One Year is Not Enough

In a recent conversation with a coworker, we were discussing the fact that some people had been working at our company for over 30 years. We moved from there to the other side of the story, in which there were some people who had really short stays at the company, working there for between 6 and 12 months. I then commented that the first year at a company doesn’t really count.

In fact, I continued, if you work at a company for less than a year, people think of how long you’ve been at the company in months, and are therefore a newcomer. You don’t know how the company operates (true or not), and you haven’t established your credibility and expertise yet. Once you cross that one year mark, things change, and you start to be accepted as though you’ve always been working there.
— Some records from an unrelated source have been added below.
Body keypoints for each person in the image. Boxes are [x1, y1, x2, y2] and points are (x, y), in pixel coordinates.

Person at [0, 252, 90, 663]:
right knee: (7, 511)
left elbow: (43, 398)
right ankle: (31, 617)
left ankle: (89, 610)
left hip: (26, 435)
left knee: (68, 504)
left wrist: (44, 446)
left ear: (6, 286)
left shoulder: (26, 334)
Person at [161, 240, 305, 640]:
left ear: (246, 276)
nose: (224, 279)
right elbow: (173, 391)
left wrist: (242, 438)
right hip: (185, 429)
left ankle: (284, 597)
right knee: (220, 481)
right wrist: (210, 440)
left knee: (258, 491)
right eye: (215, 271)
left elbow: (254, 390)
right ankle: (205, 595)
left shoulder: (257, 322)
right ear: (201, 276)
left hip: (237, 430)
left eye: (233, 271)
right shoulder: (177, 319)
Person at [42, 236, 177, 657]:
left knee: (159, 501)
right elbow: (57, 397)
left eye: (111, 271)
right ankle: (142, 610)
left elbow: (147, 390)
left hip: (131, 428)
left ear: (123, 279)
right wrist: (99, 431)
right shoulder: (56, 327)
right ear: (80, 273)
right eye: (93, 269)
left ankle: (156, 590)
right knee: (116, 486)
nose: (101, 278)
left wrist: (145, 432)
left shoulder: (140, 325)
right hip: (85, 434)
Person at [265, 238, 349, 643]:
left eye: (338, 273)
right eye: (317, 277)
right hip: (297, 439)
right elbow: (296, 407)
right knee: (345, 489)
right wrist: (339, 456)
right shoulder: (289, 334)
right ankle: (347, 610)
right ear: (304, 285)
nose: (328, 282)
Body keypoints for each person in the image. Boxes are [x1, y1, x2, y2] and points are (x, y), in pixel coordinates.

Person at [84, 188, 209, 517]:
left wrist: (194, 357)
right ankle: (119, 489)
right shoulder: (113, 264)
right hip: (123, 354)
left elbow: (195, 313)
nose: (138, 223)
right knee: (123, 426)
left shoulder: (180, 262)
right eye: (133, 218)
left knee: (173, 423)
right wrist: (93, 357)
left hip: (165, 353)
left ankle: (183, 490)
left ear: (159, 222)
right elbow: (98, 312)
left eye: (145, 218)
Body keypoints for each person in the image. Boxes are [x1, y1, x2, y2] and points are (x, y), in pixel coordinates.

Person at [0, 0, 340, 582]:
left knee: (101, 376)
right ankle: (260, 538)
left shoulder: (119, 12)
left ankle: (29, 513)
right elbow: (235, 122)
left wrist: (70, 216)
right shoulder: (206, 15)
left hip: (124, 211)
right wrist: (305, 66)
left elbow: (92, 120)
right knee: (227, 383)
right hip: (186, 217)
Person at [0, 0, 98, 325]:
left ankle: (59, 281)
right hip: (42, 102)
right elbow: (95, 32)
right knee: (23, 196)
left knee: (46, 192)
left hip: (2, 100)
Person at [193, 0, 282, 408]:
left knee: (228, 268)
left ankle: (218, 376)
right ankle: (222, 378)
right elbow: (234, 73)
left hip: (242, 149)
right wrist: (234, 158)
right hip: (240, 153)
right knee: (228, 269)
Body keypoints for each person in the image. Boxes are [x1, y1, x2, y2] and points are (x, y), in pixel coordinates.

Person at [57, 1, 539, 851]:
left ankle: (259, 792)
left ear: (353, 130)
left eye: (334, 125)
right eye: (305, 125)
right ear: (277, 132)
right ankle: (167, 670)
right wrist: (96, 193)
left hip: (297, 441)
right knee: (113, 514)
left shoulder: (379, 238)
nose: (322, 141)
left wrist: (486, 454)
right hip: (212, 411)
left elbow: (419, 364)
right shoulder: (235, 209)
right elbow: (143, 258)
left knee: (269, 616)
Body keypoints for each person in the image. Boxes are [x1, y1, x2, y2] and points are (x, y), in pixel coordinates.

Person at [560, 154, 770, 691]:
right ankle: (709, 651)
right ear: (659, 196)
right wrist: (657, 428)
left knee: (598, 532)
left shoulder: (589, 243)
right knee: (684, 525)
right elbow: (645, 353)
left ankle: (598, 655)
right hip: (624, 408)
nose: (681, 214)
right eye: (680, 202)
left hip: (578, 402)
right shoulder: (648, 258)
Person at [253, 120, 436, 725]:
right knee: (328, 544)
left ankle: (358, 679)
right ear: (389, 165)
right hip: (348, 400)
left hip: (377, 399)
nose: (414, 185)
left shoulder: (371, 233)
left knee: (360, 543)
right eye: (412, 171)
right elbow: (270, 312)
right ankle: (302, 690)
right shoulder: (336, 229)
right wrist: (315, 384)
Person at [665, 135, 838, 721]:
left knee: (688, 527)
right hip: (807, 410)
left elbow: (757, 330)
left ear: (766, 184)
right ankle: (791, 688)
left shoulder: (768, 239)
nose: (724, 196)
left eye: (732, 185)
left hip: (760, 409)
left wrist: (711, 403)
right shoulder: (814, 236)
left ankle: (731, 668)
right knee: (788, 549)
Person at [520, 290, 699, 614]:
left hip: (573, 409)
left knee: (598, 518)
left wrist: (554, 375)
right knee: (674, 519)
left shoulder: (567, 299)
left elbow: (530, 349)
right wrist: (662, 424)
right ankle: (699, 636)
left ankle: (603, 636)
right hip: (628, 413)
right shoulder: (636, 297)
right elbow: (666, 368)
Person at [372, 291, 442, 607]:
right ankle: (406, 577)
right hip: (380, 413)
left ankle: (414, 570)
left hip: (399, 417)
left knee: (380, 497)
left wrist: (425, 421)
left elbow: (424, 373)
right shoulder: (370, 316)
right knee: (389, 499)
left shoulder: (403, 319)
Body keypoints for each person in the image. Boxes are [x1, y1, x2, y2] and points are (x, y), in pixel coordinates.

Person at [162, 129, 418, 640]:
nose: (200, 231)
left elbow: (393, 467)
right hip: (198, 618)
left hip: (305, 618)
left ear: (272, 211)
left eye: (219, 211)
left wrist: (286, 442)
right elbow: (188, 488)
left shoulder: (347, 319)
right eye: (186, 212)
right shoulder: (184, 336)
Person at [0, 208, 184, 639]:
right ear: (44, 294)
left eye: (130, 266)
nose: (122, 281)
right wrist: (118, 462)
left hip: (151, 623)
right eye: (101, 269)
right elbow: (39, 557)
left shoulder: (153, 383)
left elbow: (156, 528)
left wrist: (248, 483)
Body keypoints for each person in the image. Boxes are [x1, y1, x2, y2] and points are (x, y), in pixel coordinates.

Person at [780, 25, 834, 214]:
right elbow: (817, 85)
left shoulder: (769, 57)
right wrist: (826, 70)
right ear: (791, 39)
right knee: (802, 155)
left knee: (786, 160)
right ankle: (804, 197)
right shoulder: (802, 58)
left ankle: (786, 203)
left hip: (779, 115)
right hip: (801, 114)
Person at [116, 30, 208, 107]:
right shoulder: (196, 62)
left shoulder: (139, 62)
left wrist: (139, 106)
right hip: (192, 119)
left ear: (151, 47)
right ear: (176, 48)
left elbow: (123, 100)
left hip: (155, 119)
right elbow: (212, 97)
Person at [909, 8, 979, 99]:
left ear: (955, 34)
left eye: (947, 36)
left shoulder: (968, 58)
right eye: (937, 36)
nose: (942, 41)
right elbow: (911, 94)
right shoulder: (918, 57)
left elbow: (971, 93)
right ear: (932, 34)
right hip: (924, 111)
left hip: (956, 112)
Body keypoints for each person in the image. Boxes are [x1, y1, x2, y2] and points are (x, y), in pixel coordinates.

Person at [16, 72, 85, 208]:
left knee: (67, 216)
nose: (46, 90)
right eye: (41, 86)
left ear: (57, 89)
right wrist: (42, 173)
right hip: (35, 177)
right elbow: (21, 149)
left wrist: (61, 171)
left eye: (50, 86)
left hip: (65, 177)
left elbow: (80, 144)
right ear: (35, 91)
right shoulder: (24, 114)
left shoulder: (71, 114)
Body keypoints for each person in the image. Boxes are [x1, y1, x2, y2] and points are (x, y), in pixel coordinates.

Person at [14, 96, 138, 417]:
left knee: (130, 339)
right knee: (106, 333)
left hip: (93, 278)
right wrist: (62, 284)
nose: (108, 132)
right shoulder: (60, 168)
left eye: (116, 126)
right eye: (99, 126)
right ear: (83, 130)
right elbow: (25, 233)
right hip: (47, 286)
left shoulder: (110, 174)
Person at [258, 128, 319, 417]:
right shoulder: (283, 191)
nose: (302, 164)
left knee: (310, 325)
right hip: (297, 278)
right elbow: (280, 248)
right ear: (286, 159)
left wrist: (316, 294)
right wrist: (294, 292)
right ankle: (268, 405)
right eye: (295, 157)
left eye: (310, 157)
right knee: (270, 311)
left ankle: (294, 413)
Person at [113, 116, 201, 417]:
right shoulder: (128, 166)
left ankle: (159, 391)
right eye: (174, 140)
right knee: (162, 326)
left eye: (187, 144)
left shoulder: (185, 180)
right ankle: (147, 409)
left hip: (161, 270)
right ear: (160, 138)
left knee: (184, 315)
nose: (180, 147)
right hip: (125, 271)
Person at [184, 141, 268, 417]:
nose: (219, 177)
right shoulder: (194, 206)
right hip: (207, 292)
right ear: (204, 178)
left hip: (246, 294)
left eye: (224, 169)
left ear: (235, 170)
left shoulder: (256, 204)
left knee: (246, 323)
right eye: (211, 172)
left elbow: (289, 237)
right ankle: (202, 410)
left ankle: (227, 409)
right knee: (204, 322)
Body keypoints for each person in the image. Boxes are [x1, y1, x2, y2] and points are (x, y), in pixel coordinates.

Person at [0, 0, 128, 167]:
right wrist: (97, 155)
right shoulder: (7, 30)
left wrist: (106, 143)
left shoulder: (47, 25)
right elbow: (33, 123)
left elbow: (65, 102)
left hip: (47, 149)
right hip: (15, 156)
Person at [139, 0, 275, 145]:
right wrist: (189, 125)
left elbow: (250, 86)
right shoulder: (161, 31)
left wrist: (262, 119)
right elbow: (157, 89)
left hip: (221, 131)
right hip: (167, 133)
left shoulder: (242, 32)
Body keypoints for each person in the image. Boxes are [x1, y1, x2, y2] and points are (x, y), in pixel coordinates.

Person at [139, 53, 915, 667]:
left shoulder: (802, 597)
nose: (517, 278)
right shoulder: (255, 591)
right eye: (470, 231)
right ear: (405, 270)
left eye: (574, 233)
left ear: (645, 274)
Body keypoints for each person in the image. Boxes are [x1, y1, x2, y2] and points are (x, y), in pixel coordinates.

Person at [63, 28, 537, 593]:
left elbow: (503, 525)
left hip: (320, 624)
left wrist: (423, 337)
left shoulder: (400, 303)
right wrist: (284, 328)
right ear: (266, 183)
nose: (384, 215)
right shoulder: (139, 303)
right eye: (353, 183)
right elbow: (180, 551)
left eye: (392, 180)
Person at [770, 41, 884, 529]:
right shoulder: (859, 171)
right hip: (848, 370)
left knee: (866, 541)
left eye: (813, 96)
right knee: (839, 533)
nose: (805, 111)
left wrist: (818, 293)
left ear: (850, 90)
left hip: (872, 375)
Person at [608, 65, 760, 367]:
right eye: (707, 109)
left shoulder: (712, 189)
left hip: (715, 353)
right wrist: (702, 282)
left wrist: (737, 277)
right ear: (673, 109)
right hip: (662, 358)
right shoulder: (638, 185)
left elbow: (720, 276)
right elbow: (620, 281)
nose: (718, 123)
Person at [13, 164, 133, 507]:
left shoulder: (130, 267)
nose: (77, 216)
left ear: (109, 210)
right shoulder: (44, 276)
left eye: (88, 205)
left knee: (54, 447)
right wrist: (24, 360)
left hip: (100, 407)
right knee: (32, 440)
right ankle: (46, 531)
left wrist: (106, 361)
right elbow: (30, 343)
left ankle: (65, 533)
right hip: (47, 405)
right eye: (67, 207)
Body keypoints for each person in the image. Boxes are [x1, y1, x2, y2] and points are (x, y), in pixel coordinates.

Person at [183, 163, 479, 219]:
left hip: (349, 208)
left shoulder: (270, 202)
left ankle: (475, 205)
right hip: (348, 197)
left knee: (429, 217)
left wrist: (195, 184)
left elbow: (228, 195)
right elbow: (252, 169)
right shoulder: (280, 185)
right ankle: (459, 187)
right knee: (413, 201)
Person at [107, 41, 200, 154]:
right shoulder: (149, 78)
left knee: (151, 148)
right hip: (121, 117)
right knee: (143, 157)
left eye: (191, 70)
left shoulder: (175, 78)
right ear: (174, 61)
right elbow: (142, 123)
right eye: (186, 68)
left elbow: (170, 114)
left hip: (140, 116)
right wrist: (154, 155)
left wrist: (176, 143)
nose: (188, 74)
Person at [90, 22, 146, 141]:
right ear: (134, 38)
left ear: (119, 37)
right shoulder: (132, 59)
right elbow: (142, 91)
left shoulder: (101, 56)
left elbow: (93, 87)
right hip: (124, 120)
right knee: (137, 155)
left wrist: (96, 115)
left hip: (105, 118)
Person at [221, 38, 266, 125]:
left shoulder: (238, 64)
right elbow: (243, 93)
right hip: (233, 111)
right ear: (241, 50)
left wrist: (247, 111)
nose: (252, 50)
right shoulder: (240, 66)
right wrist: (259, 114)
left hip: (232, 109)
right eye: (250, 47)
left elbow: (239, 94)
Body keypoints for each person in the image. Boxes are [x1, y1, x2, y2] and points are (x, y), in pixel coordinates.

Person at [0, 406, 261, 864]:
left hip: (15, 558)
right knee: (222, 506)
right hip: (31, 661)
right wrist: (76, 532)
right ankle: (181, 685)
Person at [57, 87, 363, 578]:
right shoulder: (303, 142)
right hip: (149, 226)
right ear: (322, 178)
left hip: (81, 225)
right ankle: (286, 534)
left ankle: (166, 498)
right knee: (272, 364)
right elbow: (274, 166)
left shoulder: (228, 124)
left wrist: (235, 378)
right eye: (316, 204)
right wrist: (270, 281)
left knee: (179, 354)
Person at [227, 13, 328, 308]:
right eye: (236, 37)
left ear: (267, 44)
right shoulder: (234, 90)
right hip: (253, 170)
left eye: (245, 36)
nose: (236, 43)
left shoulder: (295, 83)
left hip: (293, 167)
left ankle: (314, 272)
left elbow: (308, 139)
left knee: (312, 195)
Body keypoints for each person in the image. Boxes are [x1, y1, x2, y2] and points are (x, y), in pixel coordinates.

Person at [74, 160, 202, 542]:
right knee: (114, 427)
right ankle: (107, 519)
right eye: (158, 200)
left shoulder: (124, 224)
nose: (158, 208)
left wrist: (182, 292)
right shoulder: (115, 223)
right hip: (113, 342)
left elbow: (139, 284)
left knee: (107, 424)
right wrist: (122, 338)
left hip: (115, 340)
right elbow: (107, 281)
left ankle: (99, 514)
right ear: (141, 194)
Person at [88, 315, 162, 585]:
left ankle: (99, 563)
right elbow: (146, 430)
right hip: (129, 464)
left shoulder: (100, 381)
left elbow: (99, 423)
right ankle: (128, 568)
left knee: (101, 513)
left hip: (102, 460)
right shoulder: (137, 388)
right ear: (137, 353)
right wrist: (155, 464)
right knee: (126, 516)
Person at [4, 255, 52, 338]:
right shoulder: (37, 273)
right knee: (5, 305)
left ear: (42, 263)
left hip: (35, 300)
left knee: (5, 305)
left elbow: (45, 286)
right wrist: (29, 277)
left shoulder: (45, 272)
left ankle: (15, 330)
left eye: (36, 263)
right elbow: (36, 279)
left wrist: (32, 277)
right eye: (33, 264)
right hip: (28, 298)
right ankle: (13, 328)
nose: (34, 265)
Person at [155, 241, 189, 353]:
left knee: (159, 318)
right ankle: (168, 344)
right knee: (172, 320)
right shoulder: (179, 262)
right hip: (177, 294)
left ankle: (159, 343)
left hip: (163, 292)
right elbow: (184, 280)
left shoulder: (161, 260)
When looking for another job, a one-year stint at a company on your resume will immediately raise the question as to why you were there for only a year. While there are a few good answers (the company was bought out, I moved to another city), most are not. At only a year, it’s unlikely that you reached the limits of your potential at the company – if you did, it raises the questions of why you elected to work at a company with such a short career path.

The sweet spot is somewhere between two years, at which point you could have established yourself in the company, and 7 to 10 years, by which point you run the risk of being trapped in your seniority.

Yes, there can be such a thing as staying at a job too long. Many jobs have benefits and perks that come along with seniority. At the point that the value of those perks makes a jump, it can be difficult to make the decision to leave the job for a new position, in the process giving up those benefits that you spent years working your way toward.

When looking at your career path, make sure that the stops and pauses along the way are long enough to gain the benefits and lessons of the stop, but not so long that you appear to have become a permanent fixture there.